• **WORK INSTRUCTION**
Please transcribe the listing below with every word intact.

• **RECORDS FOR THE EXERCISE**

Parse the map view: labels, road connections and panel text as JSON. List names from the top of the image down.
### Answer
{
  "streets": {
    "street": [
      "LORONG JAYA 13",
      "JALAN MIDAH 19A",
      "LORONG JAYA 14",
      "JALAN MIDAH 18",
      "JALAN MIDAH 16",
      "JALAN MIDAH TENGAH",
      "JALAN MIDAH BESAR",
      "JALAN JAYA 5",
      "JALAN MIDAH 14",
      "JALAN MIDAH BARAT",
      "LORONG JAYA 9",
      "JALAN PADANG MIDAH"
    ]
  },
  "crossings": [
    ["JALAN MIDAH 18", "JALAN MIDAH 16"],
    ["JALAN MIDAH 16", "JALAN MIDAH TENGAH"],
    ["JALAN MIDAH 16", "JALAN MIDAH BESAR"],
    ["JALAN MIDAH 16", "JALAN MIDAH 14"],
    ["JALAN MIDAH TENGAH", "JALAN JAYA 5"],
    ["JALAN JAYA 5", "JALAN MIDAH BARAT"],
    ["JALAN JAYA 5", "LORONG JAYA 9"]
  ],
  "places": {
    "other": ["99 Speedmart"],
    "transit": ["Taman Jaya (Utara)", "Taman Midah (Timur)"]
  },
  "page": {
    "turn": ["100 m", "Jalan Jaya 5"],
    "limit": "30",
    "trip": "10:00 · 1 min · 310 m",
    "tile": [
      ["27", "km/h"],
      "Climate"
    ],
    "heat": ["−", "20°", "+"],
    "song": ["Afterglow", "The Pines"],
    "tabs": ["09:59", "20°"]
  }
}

• **WRITTEN ANSWER**
Parse the map view: labels, road connections and panel text as JSON. List names from the top of the image down.
### Answer
{
  "streets": {
    "street": [
      "LORONG JAYA 13",
      "JALAN MIDAH 19A",
      "LORONG JAYA 14",
      "JALAN MIDAH 18",
      "JALAN MIDAH 16",
      "JALAN MIDAH TENGAH",
      "JALAN MIDAH BESAR",
      "JALAN JAYA 5",
      "JALAN MIDAH 14",
      "JALAN MIDAH BARAT",
      "LORONG JAYA 9",
      "JALAN PADANG MIDAH"
    ]
  },
  "crossings": [
    ["JALAN MIDAH 18", "JALAN MIDAH 16"],
    ["JALAN MIDAH 16", "JALAN MIDAH TENGAH"],
    ["JALAN MIDAH 16", "JALAN MIDAH BESAR"],
    ["JALAN MIDAH 16", "JALAN MIDAH 14"],
    ["JALAN MIDAH TENGAH", "JALAN JAYA 5"],
    ["JALAN JAYA 5", "JALAN MIDAH BARAT"],
    ["JALAN JAYA 5", "LORONG JAYA 9"]
  ],
  "places": {
    "other": ["99 Speedmart"],
    "transit": ["Taman Jaya (Utara)", "Taman Midah (Timur)"]
  },
  "page": {
    "turn": ["100 m", "Jalan Jaya 5"],
    "limit": "30",
    "trip": "10:00 · 1 min · 310 m",
    "tile": [
      ["27", "km/h"],
      "Climate"
    ],
    "heat": ["−", "20°", "+"],
    "song": ["Afterglow", "The Pines"],
    "tabs": ["09:59", "20°"]
  }
}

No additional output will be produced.